Jeudi, des annonces cruciales doivent être faites par le Premier ministre concernant le soutien financier aux secteurs les plus touchés par l'augmentation des prix du carburant. Une aide qui arrive à point nommé pour des travailleurs contraints de jongler avec leurs finances pour continuer à exercer leur métier.
Ces annonces, très attendues, visent à soulager les victimes de la crise énergétique actuelle. Comme l’a rapporté RTL, Sébastien Lecornu doit annoncer un élargissement du soutien aux travailleurs utilisant leur véhicule pour leurs déplacements professionnels. Cette directive est d'autant plus urgente, étant donné que la crise énergétique est loin d'être résolue.
Fabienne, 60 ans, femme de ménage, témoigne de l'impact de ces hausses sur sa vie quotidienne. Elle admet qu'elle parcourt parfois jusqu'à 120 kilomètres par jour pour son travail, ce qui devient de plus en plus insoutenable. "À la fin du mois, il me reste seulement 80 euros après avoir pris en compte les coûts liés à l'essence.

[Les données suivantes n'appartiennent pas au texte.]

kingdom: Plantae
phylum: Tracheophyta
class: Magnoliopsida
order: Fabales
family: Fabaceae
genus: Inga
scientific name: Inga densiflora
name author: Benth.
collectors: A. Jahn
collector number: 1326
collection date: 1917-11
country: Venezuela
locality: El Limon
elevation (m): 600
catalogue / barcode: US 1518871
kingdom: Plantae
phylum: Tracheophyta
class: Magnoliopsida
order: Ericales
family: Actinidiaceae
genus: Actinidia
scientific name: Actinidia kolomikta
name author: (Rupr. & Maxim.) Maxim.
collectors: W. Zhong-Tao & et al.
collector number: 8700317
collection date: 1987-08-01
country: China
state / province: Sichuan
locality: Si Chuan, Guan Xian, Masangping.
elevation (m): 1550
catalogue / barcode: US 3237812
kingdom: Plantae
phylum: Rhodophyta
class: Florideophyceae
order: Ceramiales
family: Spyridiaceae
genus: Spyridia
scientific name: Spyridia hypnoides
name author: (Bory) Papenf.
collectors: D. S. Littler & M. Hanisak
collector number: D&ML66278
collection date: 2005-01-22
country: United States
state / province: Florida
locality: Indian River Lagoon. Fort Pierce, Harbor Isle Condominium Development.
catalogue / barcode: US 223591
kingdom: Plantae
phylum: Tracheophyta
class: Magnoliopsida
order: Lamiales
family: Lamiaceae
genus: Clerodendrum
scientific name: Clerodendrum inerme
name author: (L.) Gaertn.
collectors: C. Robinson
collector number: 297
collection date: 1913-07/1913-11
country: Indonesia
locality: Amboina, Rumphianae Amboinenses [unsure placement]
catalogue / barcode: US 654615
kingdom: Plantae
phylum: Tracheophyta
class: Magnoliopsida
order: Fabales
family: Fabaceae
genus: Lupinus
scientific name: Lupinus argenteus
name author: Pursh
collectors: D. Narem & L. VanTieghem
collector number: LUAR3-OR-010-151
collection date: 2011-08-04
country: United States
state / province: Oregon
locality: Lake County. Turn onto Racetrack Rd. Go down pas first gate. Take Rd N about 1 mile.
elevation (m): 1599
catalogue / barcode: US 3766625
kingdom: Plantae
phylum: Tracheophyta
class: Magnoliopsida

À 12,50 euros de l'heure, travailler devient moins rentable," constate-t-elle, évoquant une possible réduction de son nombre de clients.
120 euros par mois en plus à la pompe
Les aides à domicile ressentent également la pression. Delphine, qui travaille près de Carrières-sur-Seine, effectue des visites régulières chez douze patients chaque jour. "Nous devons faire trois visites par jour pour certains patients, sept jours sur sept. Mes frais de carburant ont bondi ; en février, un plein coûtait 67,11 euros, aujourd'hui je paie plus de 95 euros, soit 120 euros de plus par mois," se plaint-elle sur RTL. Elle doit donc prioriser les patients vivant à proximité pour continuer à offrir un service viable.
Les travailleurs sont désespérés. C'est la goutte d'essence qui a fait déborder le vase.
Pascal Sudre, responsable de la CGT Loiret
Face à cette situation, des initiatives citoyennes se sont multipliées. Pascal Sudre, représentant de la CGT Loiret, a organisé une manifestation à Orléans, où un slogan marquant se faisait entendre : "Manger ou conduire, il faut choisir". Des centaines d'employés en difficulté ont témoignés, et une pétition intitulée "Contre le racket à la pompe" a déjà recueilli 14 000 signatures. "Ils sont vraiment désespérés. Nous n’avons jamais vu une telle situation," conclut-il, appelant à une réponse rapide des autorités.